Huawei Chief Financial Officer Cathy Meng, the daughter of company founder Ren Zhengfei, also denied U.S. security concerns would hamper the privately held company's growth and said it would keep "an open mind" about a possible share market listing.

"Cloud computing is a huge sector in the next five years. In the telecom industry, we are expecting a 5 percent increase in capital investments. Smartphone penetration is still way too low and there is a lot of room for growth," Meng told a results presentation.

"So these three areas will create a lot of opportunities for us."

Huawei, which ranks only behind Sweden's Ericsson (ERICb.ST) in telecom equipment, reported an unaudited net profit of 15.4 billion yuan (1.5 billion pounds), up from 11.6 billion yuan in 2011, as new telecom projects and smartphones boosted sales.

Revenue for the year rose 8 percent to 220.2 billion yuan.

The results were in line with company guidance at the start of the year and came a day after rival ZTE Corp 000063.SZ (0763.HK), China's second-largest telecom equipment maker, warned of a net loss of up to 2.9 billion yuan for 2012.

"Huawei has a better long-term outlook (than ZTE) because it has telecom equipment, enterprise and handsets business," said Jessie Yu, an analyst with Frost & Sullivan, ahead of the results announcement.

"Its handsets are doing quite well and it has maintained its telecom equipment share. There is also some pickup in its enterprise business, so overall, its revenue channels are wider than ZTE."

Huawei is making gains in the enterprise business, which sells networking equipment such as routers and switches, and has up to now been dominated by Cisco Systems Inc (CSCO.O).

SECURITY CONCERNS

Huawei, founded in 1987 by Ren, a former Chinese military officer, is known for aggressively gaining sales in the telecom equipment sector by edging out rivals such as Alcatel-Lucent SA (ALUA.PA), Nokia Siemens Networks NOKI.UL and ZTE.

While Huawei has boosted sales and gained market share in Europe, Africa and Asia, it has also run into obstacles in countries including the United States and Australia due to national security and cyber espionage concerns.

The company has been barred from bidding for the rollout of a national broadband network in Australia, faces exclusion from Canada's government network and is not allowed to sell telecom equipment to U.S. carriers.

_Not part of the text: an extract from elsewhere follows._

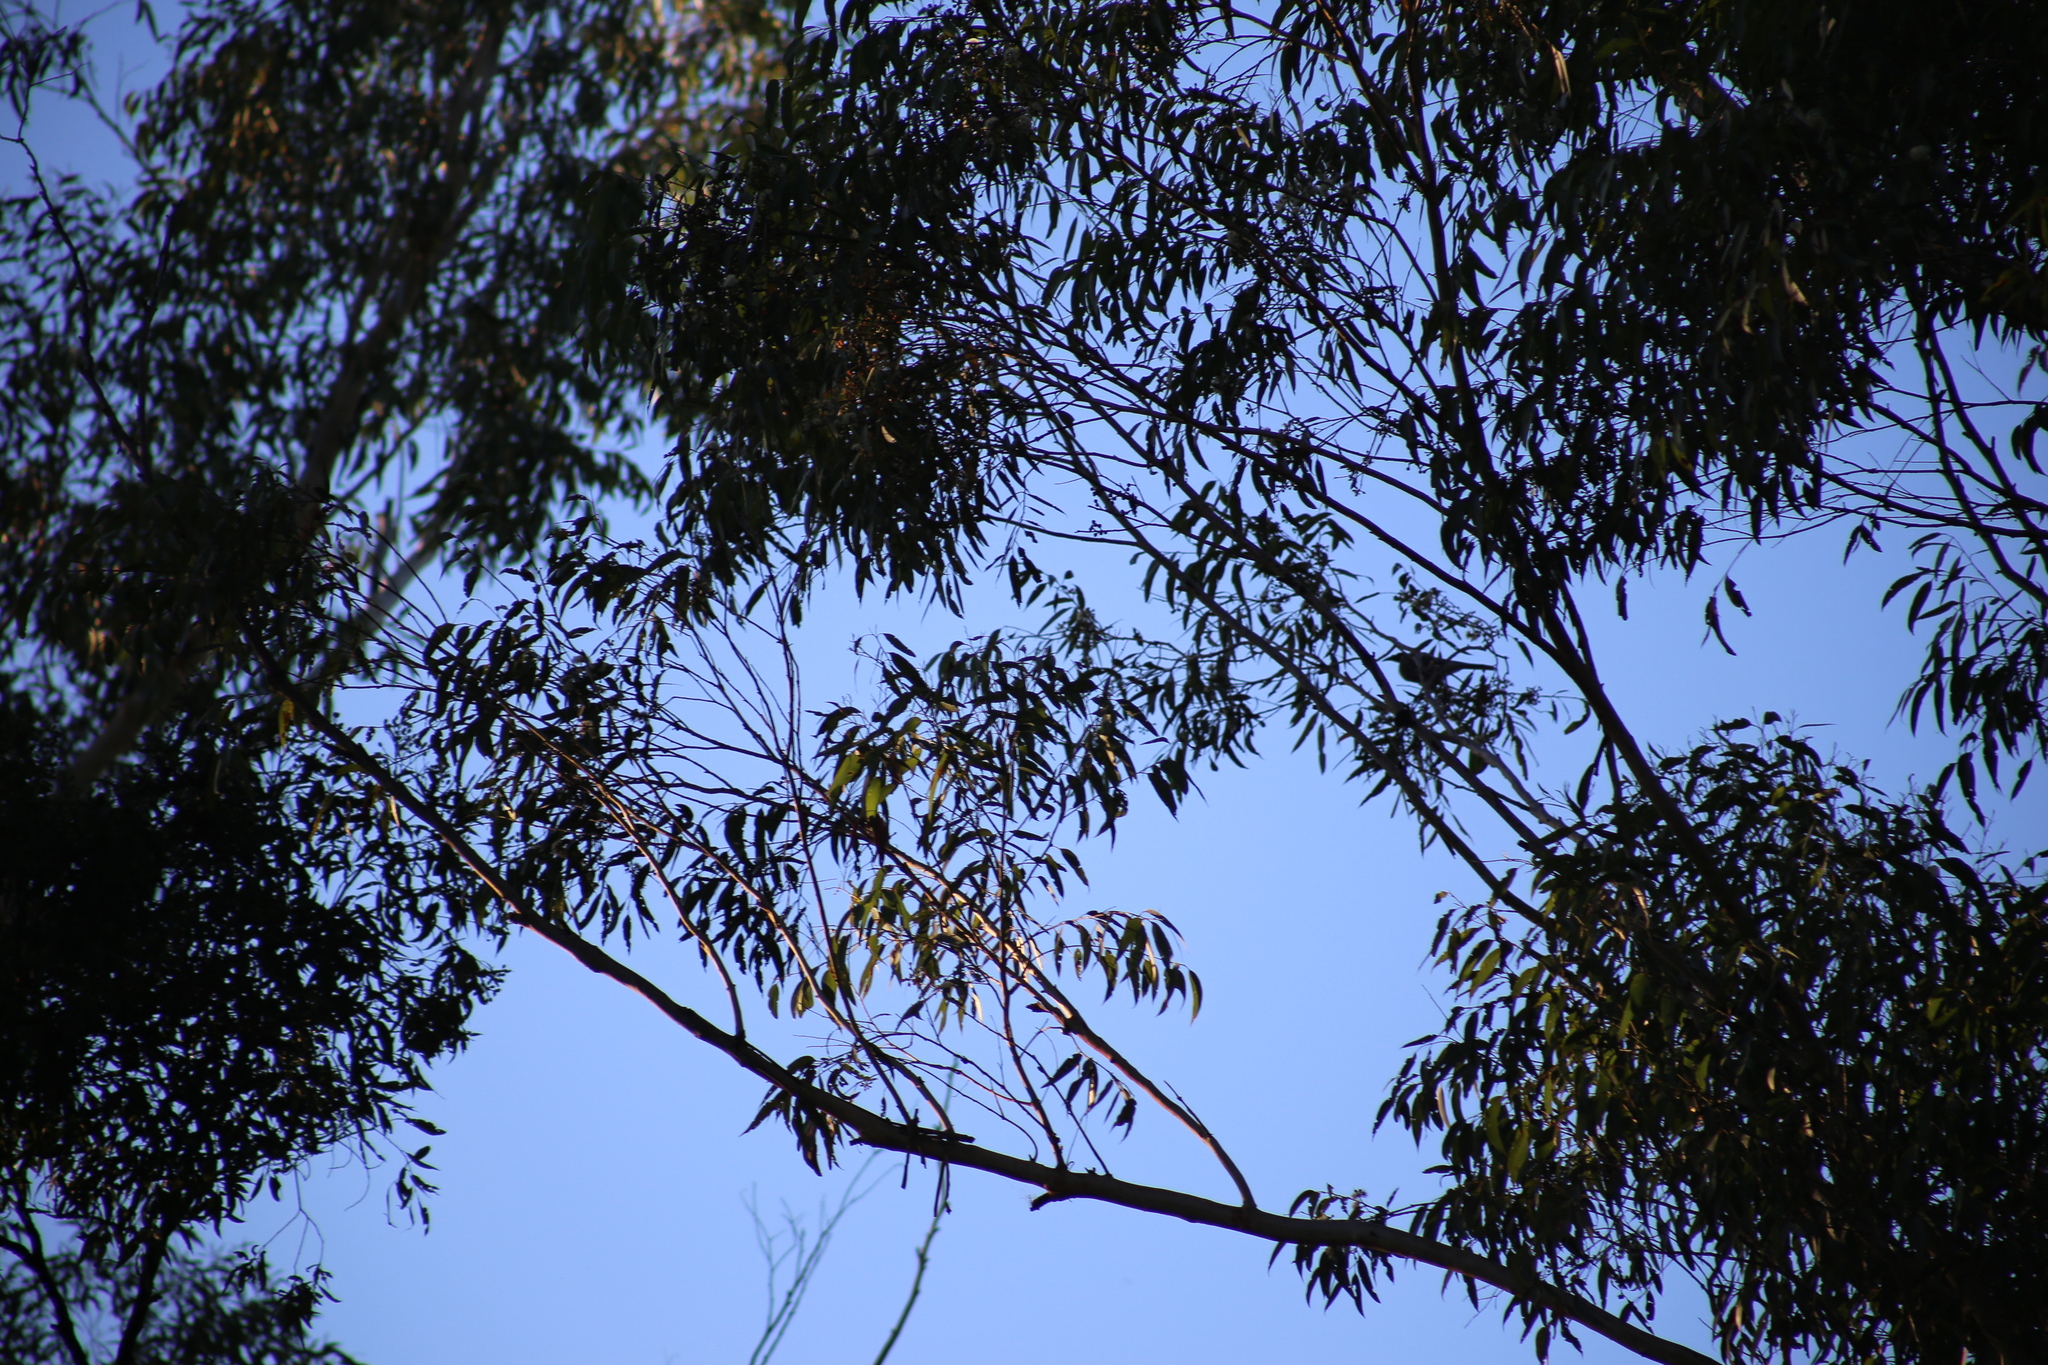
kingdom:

Huawei, which has repeatedly said it has no links with the Chinese government, said on Monday it did not believe U.S. security concerns would have an impact on decisions by other countries to use its technology.

"We feel that security concerns in the United States are restricted within the country and that won't have an impact on strategic decisions made by other countries," said Meng, who is also an executive director on Huawei's Board.

"Over the past 20 years, we have not had any incidents based on security issues," she added.

Huawei has also diversified into the mobile devices area selling dongles, mobile phones and tablet PCs, aiming to tap the fast-growing sector and build its global brand name. The firm is the world's sixth largest mobile phone vendor.

Asked about a potential share market listing, Meng said: "We've always kept an open mind when it comes to the listing issue."

Analysts, however, believe an early listing would be difficult because of changes that would be required to the company's ownership structure, which includes more 64,000 employee shareholders.

Shares in ZTE fell sharply at the start of trade in Hong Kong, but later retraced most of their losses to be down just 1 percent as investors focused on a strong outlook for 2013.